Berkhamsted Trophy - Established 1959

It’s something of an irony that winning Hertfordshire’s most prestigious tournament, The Berkhamsted Trophy, eluded the county’s most famous and accomplished golfer, Sir Nick Faldo.
 
By contrast, Sandy Lyle, one of Faldo’s contemporaries who also went on to become an Open and US Masters champion, was victorious in what is one of amateur golf’s most keenly contested competitions.
 
That was in 1977 and, in doing so, he ensured his name was inscribed onto an honours board at Berkhamsted Golf Club that goes some way towards reading like a who’s who of post 1960 British golf.
 
Indeed, for anyone minded to compile a fantasy Ryder Cup team, the list of those who have won the trophy since its inception in 1960 yields a competitive line up.

European Tour winners Luke Donald, Tom Lewis, Andy Sullivan, Carl Mason, Peter Townsend and Graeme Storm have all triumphed in a tournament that is run entirely by Berkhamsted Golf Club and its members.

Similarly Gary Wolstenholme and Peter McEvoy, who enjoyed stellar careers as amateurs, both claimed the trophy donated by the late Harold Rance, as did Paul Streeter, a winner on the 2018 Staysure Tour.

 
Wolstenholme is also a member of the Staysure Tour and was a regular competitor in the Berkhamsted Trophy until he turned professional in 2008.

“I must have played in the tournament at least 10 to a dozen times and I was lucky enough to win it twice,” he recalls. “The course really suits my game, it’s tight and tricky and having a good short game is key.
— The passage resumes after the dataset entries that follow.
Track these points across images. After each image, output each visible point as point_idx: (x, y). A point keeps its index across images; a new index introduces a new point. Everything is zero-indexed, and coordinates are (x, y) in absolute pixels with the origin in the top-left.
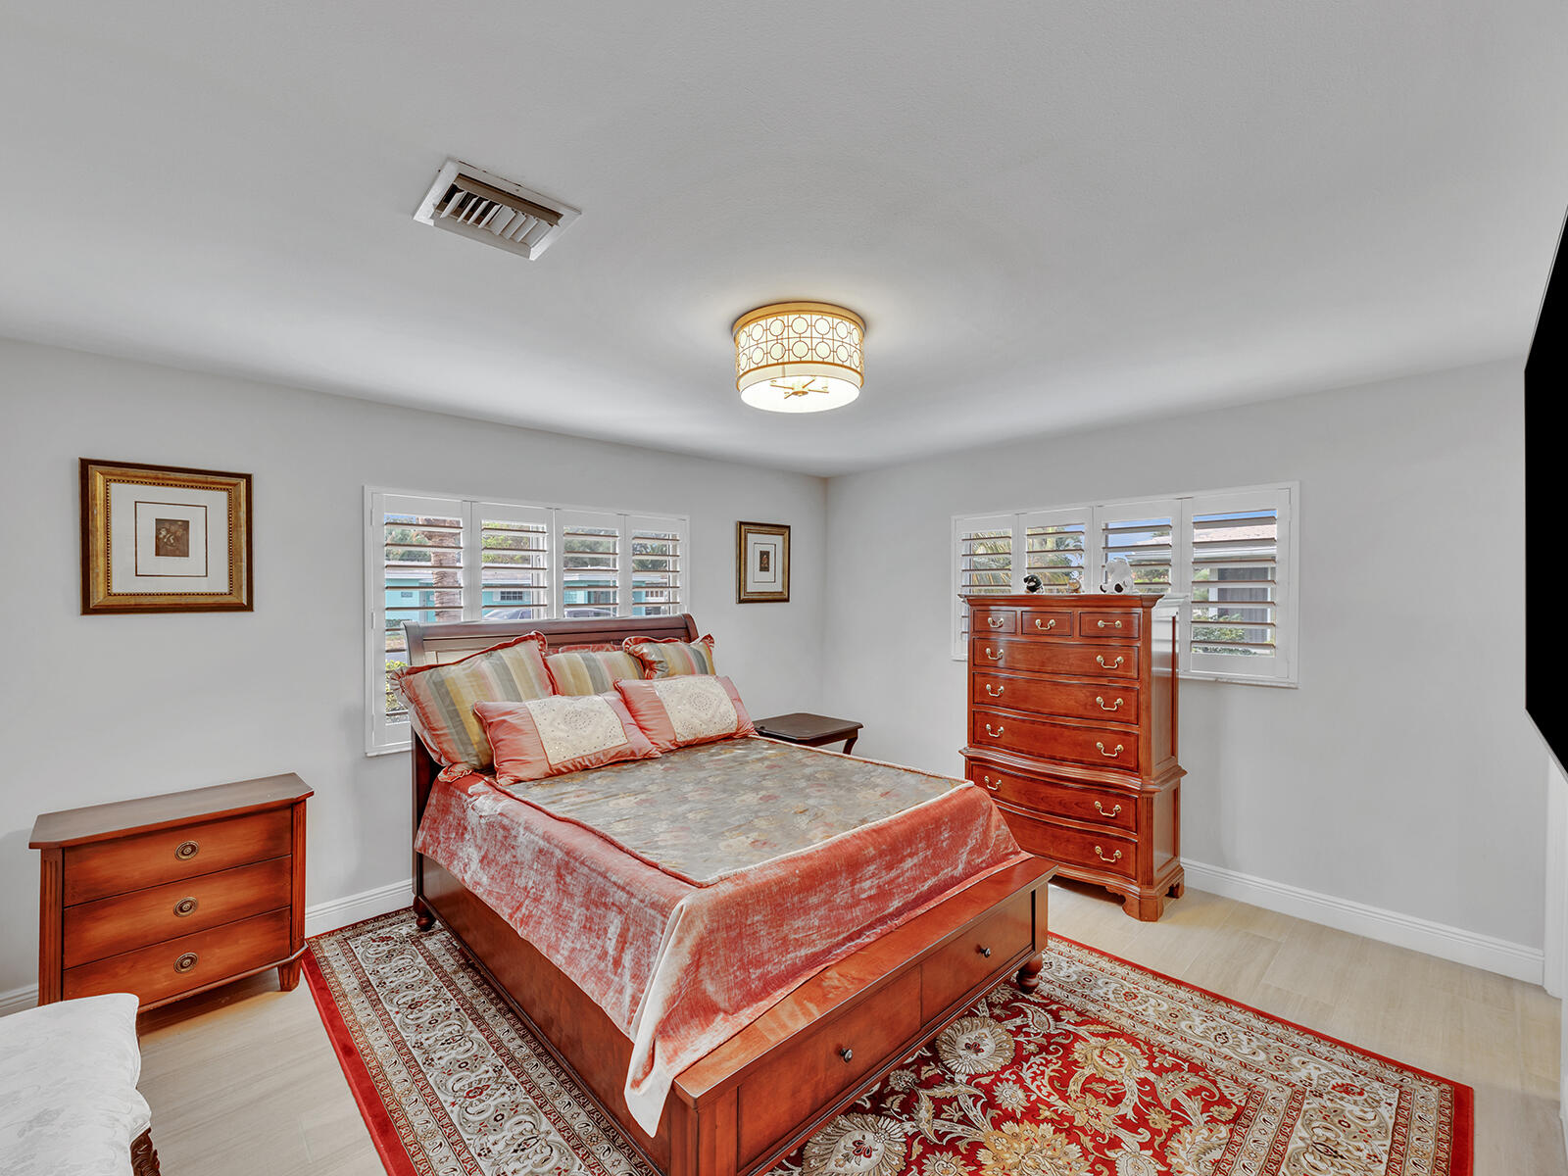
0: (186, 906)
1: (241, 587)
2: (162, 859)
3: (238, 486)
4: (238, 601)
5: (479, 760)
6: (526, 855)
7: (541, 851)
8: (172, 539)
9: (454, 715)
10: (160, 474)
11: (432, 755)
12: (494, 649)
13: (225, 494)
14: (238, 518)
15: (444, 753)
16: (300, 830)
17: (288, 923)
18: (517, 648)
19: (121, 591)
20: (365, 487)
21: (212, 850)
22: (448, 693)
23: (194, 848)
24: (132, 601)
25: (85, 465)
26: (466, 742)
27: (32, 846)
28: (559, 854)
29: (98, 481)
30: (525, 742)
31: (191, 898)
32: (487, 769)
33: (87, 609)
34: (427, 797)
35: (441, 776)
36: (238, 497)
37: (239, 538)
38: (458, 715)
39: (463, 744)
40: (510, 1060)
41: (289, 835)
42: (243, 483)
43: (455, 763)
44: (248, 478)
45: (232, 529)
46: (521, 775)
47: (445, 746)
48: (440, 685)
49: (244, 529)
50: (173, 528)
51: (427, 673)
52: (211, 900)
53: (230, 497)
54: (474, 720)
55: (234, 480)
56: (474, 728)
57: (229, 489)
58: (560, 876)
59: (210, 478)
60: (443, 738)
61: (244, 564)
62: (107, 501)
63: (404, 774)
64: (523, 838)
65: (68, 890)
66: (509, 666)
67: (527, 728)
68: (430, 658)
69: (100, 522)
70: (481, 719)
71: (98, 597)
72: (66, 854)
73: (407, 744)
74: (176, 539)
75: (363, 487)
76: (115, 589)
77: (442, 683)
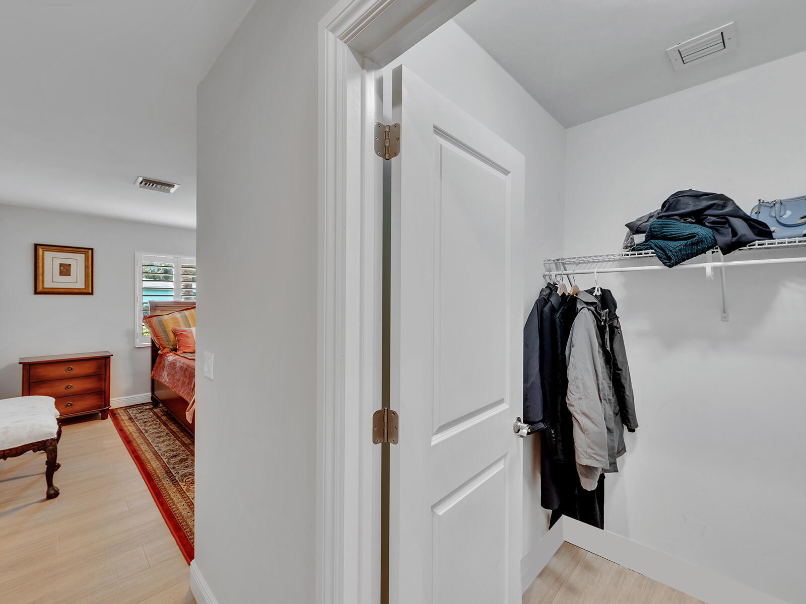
0: (69, 387)
1: (89, 286)
2: (61, 371)
3: (88, 252)
4: (88, 291)
5: (173, 347)
6: (178, 369)
7: (181, 367)
8: (65, 270)
9: (165, 332)
10: (61, 248)
11: (157, 345)
12: (183, 310)
13: (84, 255)
14: (88, 263)
15: (161, 345)
16: (108, 367)
17: (104, 397)
18: (192, 310)
19: (48, 287)
20: (136, 253)
21: (77, 370)
22: (163, 324)
23: (71, 369)
24: (51, 290)
25: (36, 246)
26: (169, 341)
27: (20, 363)
28: (185, 366)
29: (40, 251)
30: (189, 340)
31: (71, 385)
32: (175, 350)
33: (36, 293)
34: (156, 360)
35: (159, 352)
36: (88, 256)
37: (88, 270)
38: (166, 332)
39: (168, 341)
40: (172, 432)
41: (104, 368)
42: (90, 251)
43: (165, 348)
44: (92, 249)
45: (86, 267)
46: (186, 351)
47: (161, 342)
48: (160, 321)
49: (90, 267)
50: (65, 266)
51: (156, 318)
52: (77, 386)
53: (85, 256)
54: (172, 333)
55: (87, 250)
56: (172, 336)
57: (86, 253)
58: (185, 372)
59: (79, 250)
60: (160, 340)
61: (90, 279)
62: (43, 257)
63: (148, 353)
64: (178, 364)
65: (31, 378)
66: (187, 316)
67: (190, 336)
68: (158, 313)
69: (40, 264)
70: (175, 333)
71: (40, 289)
72: (31, 367)
73: (149, 344)
74: (67, 270)
75: (134, 253)
76: (45, 286)
77: (161, 321)
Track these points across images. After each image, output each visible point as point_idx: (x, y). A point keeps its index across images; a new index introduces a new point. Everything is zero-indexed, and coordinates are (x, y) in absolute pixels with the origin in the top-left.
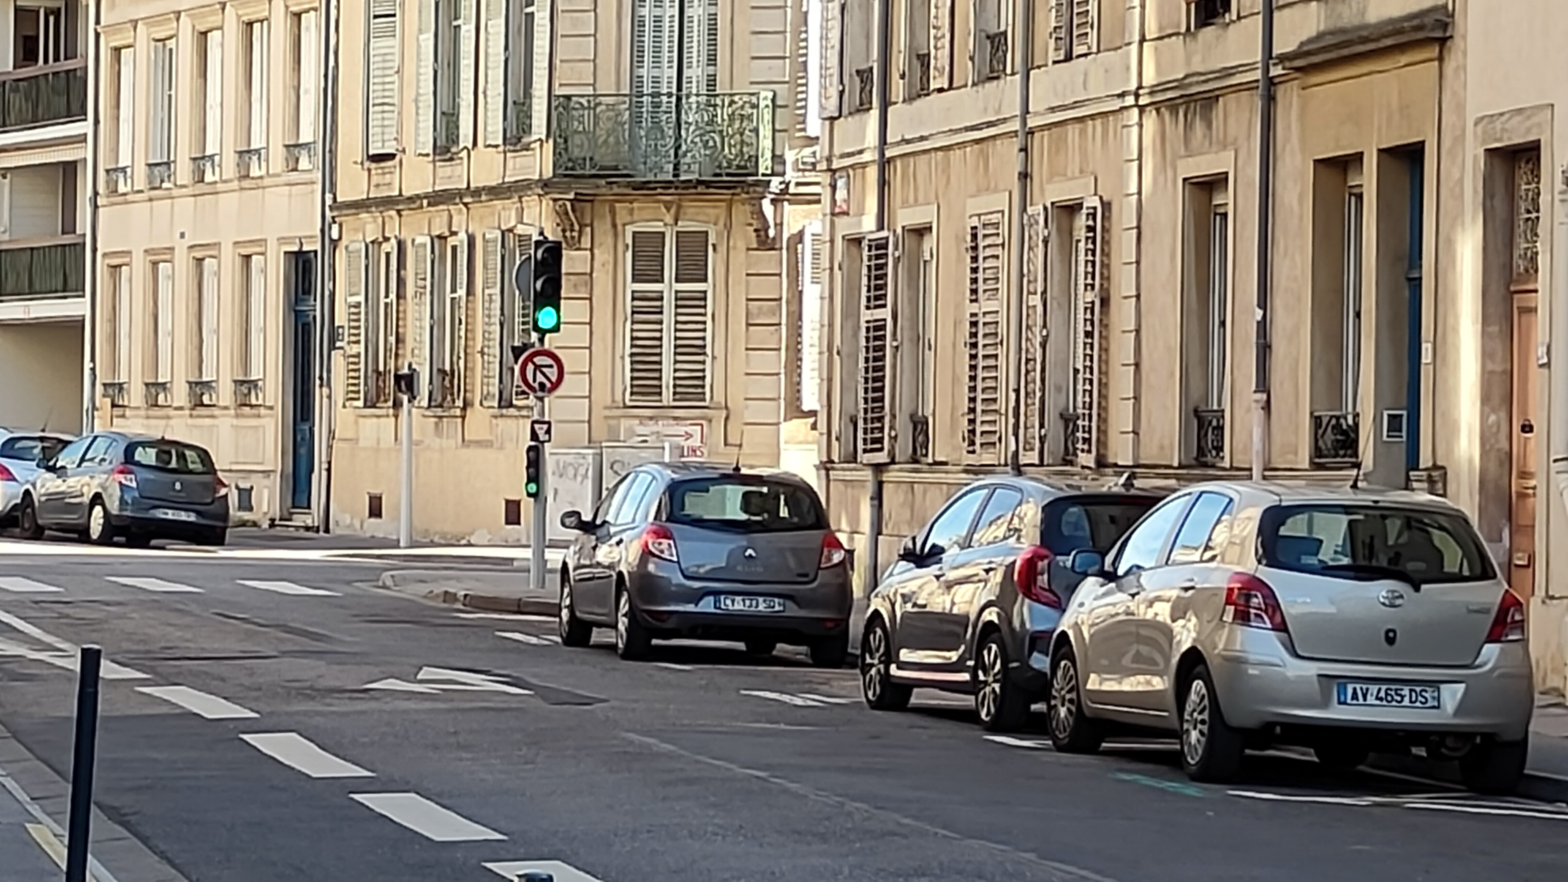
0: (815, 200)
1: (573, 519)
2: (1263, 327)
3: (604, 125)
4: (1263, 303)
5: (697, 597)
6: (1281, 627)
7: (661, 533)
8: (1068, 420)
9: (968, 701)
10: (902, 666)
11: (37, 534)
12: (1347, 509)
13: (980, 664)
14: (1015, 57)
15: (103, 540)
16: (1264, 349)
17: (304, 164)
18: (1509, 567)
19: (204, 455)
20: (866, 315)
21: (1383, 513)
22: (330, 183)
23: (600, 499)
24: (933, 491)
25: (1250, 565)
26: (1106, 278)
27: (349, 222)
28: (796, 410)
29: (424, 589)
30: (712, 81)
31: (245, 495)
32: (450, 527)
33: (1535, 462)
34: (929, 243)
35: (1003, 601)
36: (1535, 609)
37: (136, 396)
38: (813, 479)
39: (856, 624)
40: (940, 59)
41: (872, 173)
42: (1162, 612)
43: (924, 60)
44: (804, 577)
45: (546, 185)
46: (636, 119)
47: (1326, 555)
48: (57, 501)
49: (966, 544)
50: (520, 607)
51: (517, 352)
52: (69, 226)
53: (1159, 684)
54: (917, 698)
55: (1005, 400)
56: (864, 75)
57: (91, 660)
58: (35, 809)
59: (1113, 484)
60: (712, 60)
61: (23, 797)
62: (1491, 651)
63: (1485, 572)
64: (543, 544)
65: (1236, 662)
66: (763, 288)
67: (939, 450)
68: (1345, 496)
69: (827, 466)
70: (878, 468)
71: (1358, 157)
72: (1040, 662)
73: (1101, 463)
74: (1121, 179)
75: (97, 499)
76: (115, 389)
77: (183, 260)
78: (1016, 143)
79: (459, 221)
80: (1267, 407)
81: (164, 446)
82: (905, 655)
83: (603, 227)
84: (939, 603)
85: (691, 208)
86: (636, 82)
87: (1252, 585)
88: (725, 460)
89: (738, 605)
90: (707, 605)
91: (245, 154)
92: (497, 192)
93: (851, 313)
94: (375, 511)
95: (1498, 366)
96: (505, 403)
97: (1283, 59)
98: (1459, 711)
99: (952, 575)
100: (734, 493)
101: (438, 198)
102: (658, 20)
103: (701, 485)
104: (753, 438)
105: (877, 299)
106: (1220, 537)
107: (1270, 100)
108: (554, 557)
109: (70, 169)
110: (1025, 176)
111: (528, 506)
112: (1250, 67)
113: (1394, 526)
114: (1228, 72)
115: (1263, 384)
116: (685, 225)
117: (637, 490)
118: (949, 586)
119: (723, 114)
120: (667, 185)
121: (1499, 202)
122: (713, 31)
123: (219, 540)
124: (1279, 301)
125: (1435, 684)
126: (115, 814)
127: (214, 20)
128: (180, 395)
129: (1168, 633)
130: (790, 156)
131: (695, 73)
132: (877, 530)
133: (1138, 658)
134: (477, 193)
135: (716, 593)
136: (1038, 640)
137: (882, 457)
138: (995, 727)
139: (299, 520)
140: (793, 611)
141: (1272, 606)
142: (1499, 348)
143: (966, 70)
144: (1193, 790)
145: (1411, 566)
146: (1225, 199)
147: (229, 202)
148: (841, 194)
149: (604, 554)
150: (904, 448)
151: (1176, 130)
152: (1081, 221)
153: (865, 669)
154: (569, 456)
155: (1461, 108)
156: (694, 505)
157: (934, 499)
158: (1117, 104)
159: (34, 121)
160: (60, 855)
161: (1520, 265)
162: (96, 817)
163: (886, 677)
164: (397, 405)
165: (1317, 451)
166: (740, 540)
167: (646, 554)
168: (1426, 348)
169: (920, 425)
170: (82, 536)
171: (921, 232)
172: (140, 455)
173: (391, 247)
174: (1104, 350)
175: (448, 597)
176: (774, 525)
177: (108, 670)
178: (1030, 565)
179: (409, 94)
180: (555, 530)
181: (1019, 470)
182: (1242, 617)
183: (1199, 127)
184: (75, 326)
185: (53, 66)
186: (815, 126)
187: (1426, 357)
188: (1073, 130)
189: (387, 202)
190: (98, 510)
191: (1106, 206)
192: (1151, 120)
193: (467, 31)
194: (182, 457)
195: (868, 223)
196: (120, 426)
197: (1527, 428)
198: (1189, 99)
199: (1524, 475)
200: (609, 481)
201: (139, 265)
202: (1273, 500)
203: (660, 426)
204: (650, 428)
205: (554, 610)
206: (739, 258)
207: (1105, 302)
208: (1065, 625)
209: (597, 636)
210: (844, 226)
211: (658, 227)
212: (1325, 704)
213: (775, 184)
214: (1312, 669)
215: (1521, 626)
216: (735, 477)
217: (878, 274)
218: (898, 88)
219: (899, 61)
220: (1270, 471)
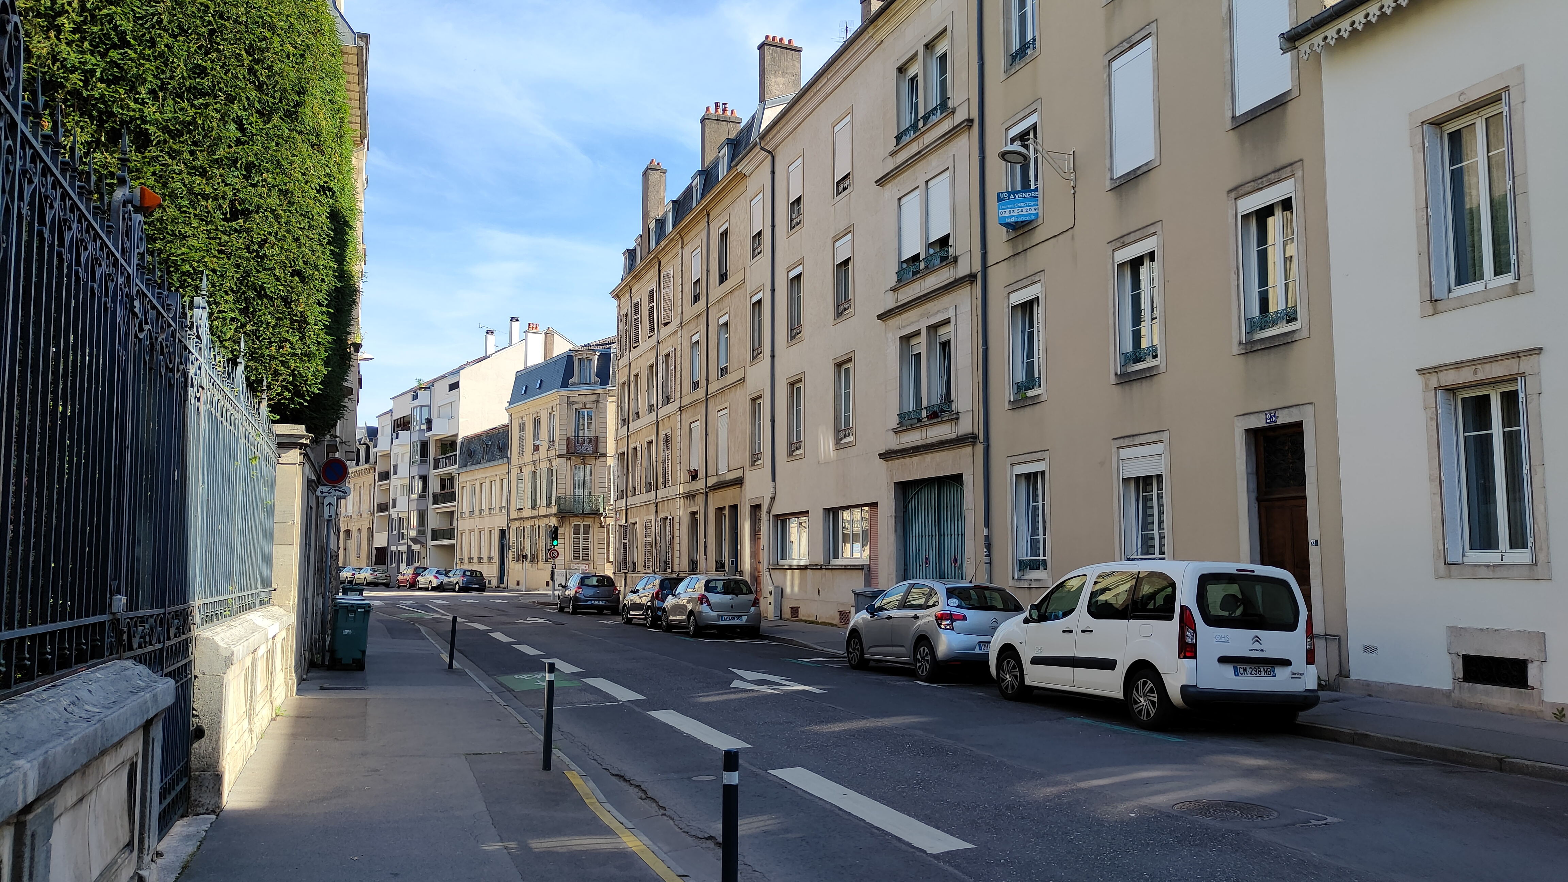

Another plus point is the fact that it’s played in late March or early April. If you do well, it gets the season off to a really good start.”

In addition to thriving on the golf course, Wolstenholme enjoyed the camaraderie with members and support the club gives to the players.

“Club members always helped out with accommodation if you came from a long way away as I did,” he adds. “That’s a huge help for amateurs. I stayed with John Chester and his wife for many years and also Gaius Potton, another of the club’s leading lights. The members could not do enough for us – they treated us royally and I’m proud to have those two wins on my CV.”

Those two victories came in 1999 and 2002, 42 years after Rance presented the trophy to the first winner, Hew Squirrell.
 
Rance had been the club’s outstanding golfer across four decades and often matched his skills on the course against those of leading professionals including Ted Ray, Abe Mitchell, Harry Vardon and Sandy Herd. He had long championed the idea of staging an open scratch tournament for the country’s top amateurs to earn the course the recognition as a challenging test of golf he felt it warranted.
 
And when he claimed his half century of victories in the club’s major annual competitions the committee responded by agreeing to stage the Berkhamsted Trophy. Initially contested in a day over 36-holes and staged in early spring as a result of the course being conducive to winter golf, the tournament is run entirely by Berkhamsted Golf Club members.
 
Such has been their success in staging the tournament and the quality of the competitors it attracts that it is seen by the Walker Cup selectors from golf’s ruling body, The R&A, as the curtain raiser for the amateur season. Moreover, now comprising four rounds played in three days, The Berkhamsted Trophy has become a world ranking amateur event.